Take 200 aluminum cans, a stack of newspapers and some chicken wire and you have one of the most environmentally conscientious pieces of artwork now displayed at the Ladysmith Waterfront Art Gallery.
Aptly named S.H.E (Save Her Environment) — or also P.A.M. (Process Aluminum Magically) Le Mer — the intriguing figure is a life-sized mermaid designed and created by Sally Mann.
“I was very happy with how she turned out,” she said. “I’ve done several mermaids before in the past, but I’ve always wanted to work on a big piece. Normally, I would work with clay, but for a big piece, it’s almost impossible to do unless you’ve got a gigantic kiln.”

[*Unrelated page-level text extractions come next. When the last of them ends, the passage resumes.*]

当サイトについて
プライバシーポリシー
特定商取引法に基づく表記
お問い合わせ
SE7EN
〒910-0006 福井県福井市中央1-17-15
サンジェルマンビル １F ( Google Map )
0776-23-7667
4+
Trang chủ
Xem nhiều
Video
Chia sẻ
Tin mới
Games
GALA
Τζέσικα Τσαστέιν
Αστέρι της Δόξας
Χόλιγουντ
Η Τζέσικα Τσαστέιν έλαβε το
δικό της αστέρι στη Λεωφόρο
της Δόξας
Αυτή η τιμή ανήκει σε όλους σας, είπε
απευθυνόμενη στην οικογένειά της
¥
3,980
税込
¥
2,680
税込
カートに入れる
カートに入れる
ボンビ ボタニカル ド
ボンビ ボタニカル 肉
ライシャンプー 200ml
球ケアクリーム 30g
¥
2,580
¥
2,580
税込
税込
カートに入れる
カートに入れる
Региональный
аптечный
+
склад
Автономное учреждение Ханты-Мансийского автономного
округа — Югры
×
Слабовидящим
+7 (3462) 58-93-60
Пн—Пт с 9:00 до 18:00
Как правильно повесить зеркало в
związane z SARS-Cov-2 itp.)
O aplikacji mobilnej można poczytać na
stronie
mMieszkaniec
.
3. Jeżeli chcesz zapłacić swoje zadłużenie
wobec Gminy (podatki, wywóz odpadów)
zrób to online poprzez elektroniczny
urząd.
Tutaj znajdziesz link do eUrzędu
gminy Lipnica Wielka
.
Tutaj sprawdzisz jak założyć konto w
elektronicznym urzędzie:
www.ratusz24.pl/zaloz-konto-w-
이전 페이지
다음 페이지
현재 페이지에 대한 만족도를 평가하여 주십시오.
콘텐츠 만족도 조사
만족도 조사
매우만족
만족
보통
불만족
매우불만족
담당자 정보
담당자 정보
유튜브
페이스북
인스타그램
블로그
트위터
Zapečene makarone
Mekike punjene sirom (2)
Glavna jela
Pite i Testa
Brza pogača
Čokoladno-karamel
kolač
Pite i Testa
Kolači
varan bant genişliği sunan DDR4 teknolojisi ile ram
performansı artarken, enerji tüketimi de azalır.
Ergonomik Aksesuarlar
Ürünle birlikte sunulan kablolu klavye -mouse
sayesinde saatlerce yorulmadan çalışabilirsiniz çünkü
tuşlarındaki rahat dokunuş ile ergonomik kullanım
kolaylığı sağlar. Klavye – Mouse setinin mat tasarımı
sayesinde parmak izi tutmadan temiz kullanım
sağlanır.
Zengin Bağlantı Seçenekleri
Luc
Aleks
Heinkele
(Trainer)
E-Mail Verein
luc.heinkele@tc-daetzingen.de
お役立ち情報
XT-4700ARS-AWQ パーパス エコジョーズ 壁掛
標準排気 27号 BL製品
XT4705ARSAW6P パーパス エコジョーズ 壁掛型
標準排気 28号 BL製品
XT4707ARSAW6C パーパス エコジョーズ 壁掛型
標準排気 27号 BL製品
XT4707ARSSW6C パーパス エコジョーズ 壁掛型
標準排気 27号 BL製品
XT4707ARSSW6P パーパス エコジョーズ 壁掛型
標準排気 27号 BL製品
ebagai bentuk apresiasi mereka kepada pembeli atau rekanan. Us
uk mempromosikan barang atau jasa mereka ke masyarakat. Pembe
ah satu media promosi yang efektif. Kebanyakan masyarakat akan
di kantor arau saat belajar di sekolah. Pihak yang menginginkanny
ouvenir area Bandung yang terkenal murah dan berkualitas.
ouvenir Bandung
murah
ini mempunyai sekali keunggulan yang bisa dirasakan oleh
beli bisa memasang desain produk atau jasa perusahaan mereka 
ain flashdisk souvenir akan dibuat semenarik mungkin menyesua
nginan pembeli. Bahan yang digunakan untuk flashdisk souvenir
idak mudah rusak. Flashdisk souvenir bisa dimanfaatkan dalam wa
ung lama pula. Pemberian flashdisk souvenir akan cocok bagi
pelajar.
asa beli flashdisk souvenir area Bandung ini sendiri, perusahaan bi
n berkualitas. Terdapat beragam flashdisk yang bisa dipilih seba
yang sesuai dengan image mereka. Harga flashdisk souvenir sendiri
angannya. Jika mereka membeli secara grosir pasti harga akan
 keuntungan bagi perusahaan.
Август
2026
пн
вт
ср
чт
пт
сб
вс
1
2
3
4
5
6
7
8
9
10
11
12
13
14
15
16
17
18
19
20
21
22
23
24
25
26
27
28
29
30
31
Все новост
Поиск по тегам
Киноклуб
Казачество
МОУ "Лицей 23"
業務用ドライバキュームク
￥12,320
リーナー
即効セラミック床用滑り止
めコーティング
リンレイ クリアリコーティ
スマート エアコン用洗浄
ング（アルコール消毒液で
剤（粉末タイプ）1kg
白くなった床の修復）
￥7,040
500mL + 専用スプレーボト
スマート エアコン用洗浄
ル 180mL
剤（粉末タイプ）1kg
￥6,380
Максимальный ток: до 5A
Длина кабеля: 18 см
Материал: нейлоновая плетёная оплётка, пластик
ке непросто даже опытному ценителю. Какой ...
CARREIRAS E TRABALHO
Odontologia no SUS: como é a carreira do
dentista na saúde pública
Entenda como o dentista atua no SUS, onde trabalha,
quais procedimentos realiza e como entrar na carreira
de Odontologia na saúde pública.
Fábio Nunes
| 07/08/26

Gallery visitors are already saying that the gorgeous, bare-chested mermaid bears a striking resemblance to Ladysmith’s own Pamela Anderson. Though she used a few photos for reference, Mann says the likeness to the celebrity wasn’t the original intent.
“I hope she doesn’t mind,” she said.
The frame of S.H.E was created with wire tomato planters and finished off with paper mâché. The hair was fashioned out of carefully flattened and carved aluminum cans. Each strand of hair represents one can.
“It started out easy, and then it got very difficult,” Mann recalled. “I just couldn’t believe I had done it, at the end of the day … I felt a great sense of relief when it was all done.”
S.H.E took about four weeks to complete and took up the entire living room of Mann’s home during the process.
S.H.E is part of the Waterfront Gallery’s exhibition Art of the Fantastic until the end of March. After that, it is possible she will also be displayed in April’s exhibition, The Gods Must be Crazy. Mann is working on another piece, a cat holding up its kittens, for that particular exhibition.
“S.H.E might show up in the Maritime Festival … if she hasn’t sold by then,” Mann said. “Maybe Pamela will buy her.”
Mann has been sketching, painting and creating all of her life. As a teen, she attended art school in South Wales, and she returned to an art school in North Wales in 1990 as a mature student.
Mann is known for her clay art and paintings but is quite pleased to be experimenting with recycled art.
“It’s great for people to know what can be done with normal household items that would otherwise go to the landfill,” she said. “I’d like to work on more big pieces in the future using recycling.”